Q: As I work with yoga students who are mid 50's -60's I am learning about abdominal separation that in most cases occurred during their child bearing years. In women's classes we often explore how the breath informs the pelvic floor muscles and communicates with transverse abdominis, obliques & rectus.
What are other causes of abdominal separation or "split abdominals"? What do I need to consider in working with women (and men?) who have abdominal separation? What poses to gently explore and what to avoid now that they are grandparents?
A: This condition, known technically as diastasis recti, occurs in two groups: newborns and pregnant women. It is a separation of the midline of the most superficial layer of the abdominals, the rectus abdominus, at the vertical line known as the linea alba. This can happen anywhere from the lower tip of the breast bone all the way down to the pubic bone. It is more common in women who have had several children over time. It is most noticeable as a midline buldging that occurs when the pressure in the belly increases, such as when coughing, sneezing, laughing, or suddenly carrying something heavy. It could be mistaken for an abdominal hernia, although it can be a much longer than your typical hernia.

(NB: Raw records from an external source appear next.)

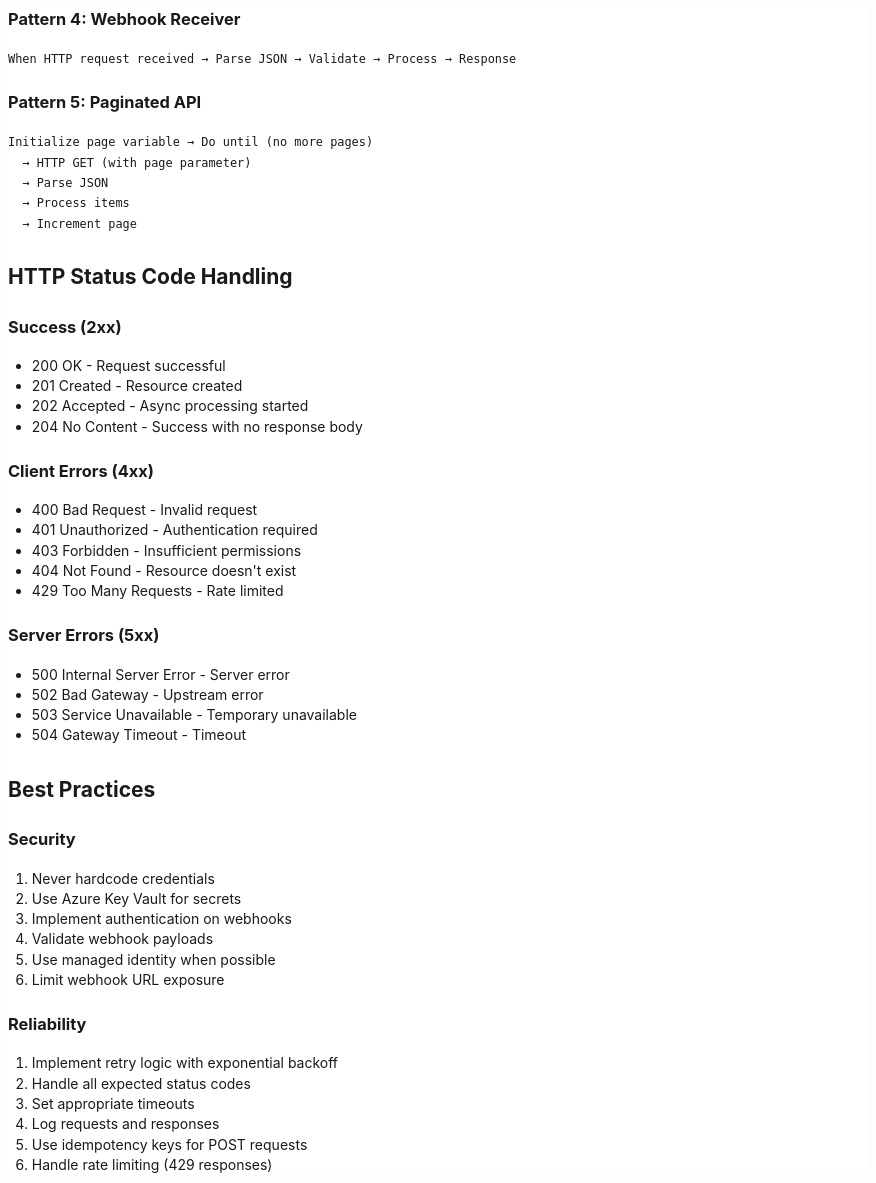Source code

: ### Pattern 4: Webhook Receiver
```
When HTTP request received → Parse JSON → Validate → Process → Response
```

### Pattern 5: Paginated API
```
Initialize page variable → Do until (no more pages)
  → HTTP GET (with page parameter)
  → Parse JSON
  → Process items
  → Increment page
```

## HTTP Status Code Handling

### Success (2xx)
- 200 OK - Request successful
- 201 Created - Resource created
- 202 Accepted - Async processing started
- 204 No Content - Success with no response body

### Client Errors (4xx)
- 400 Bad Request - Invalid request
- 401 Unauthorized - Authentication required
- 403 Forbidden - Insufficient permissions
- 404 Not Found - Resource doesn't exist
- 429 Too Many Requests - Rate limited

### Server Errors (5xx)
- 500 Internal Server Error - Server error
- 502 Bad Gateway - Upstream error
- 503 Service Unavailable - Temporary unavailable
- 504 Gateway Timeout - Timeout

## Best Practices

### Security
1. Never hardcode credentials
2. Use Azure Key Vault for secrets
3. Implement authentication on webhooks
4. Validate webhook payloads
5. Use managed identity when possible
6. Limit webhook URL exposure

### Reliability
1. Implement retry logic with exponential backoff
2. Handle all expected status codes
3. Set appropriate timeouts
4. Log requests and responses
5. Use idempotency keys for POST requests
6. Handle rate limiting (429 responses)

There are specific techniques that have been developed to help improve the condition short of doing a cosmetic surgery to tighten up the two sides of the rectus that move away from one another with abdominal separation. They are known as the Tuppler Technique exercise. One of them sounds a lot like Plank pose on the forearms, with lower belly engaged to the spine as in Uddiyana Bandha. The other one I was able to find was basically Constructive Rest pose (lying on the back, with knees bent and soles of the feet on the floor) with the same abdominal action, drawing the upper and lower abdomen towards the spine and holding that position for about 30 seconds. It would seem, then, that yogic pranayama techniques of engaged bandhas, with Viloma holds, could be very beneficial. In addition, the Kriya technique of Nauli might also be of benefit. This usually done standing in a slight forward fold, like Utkatasana, with the hands on the thighs, and actively drawing the abdominal wall and contents back toward the spine. Nauli is not a practice I do regularly, but you can ask a local teacher about it if you want to learn more.
Poses to avoid include any that increase intra abdominal pressure, such as deep forward bends, where you might not ordinarily think to draw belly back towards the spine, arm balances, such as Heron or Crow, and Boat pose (Navasana). Also, deep backbends, where you are lengthening the abdomen could result in widening of abdomen as well, could worsen things.